1974'te Cevdet Sunay burayı ziyaret ettiğinde halkı, aslında bir sığınak gibi sıcaktan koruyan mağaralarda yaşıyor görünce "Hemen evler yapın" diye emir verdi. Kötü, çirkin ve mağaralardan daha rahatsız evler yaparak atık sularıyla, foseptik kazılarıyla kalıntılara zarar verdiler. 1978'de önemi farkedilerek SİT alanı ilan edildikten kısa süre sonra, başka kurumlar buraya Ilısu Barajı yapılması için karar aldılar. Sn. Özal'a 50-70 yıllık ömrü olan baraj için 2-3 bin yıllık tarihi yok etmeyin dediğimde "Yapmak zorundayız" cevabını verdi. O günden sonra biz kişisel çabalarımızla eserleri kurtarmaya ve ciddi bir Kurtarma Projesinin önemini anlatmaya giriştik."

1998 de Kültür Bakanı İstemihan Talay'ın büyük bir ödenek sağlamasıyla Hasankeyf'te bir Ortaçağ Şehir Merkezi'nin ortaya çıkarıldığını söyleyen Prof. Arık "86'danberi çalışma yapmamıza rağmen henüz Hasankeyf'teki değerlerin üçte birini hiç görmedik" diyor.

Prof.
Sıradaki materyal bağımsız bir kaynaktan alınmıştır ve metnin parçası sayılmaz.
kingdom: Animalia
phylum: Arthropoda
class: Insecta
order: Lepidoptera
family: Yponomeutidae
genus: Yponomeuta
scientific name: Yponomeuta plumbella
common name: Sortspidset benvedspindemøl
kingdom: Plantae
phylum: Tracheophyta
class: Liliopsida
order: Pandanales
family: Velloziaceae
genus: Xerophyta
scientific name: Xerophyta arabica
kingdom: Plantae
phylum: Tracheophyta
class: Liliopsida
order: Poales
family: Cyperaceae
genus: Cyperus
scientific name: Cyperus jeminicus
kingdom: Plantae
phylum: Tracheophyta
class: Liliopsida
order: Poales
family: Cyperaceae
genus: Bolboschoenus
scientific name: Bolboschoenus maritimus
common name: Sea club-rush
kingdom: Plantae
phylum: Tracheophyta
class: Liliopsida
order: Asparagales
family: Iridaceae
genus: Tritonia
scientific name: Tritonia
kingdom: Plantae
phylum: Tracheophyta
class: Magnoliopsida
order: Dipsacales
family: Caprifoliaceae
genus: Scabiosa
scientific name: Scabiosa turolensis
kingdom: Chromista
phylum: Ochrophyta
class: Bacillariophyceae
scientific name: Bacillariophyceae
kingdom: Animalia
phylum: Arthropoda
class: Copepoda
Oluş Arık ve kültür varlıklarını kurtarmak için Bakanlık'la birlikte çalışan ODTÜ TAÇDAM'dan Doç. Dr. Numan Tuna Hasankeyf'te başlanacak barajlar için "Aslında yapılmaması gerekir ama mademki yapılmaları bölge kalkınması açısından bu kadar önemli o zaman maksimum sayıda eser kurtarılıp, geri kalanlar için de kusursuz bir belgeleme yapmak şart. Bu da verilen zamanda imkânsız" diyorlar.
Tarihimizi, kültürümüzü korumak için gereken tek şey zaman, bunu lütfen sağlayın Sn Sezer!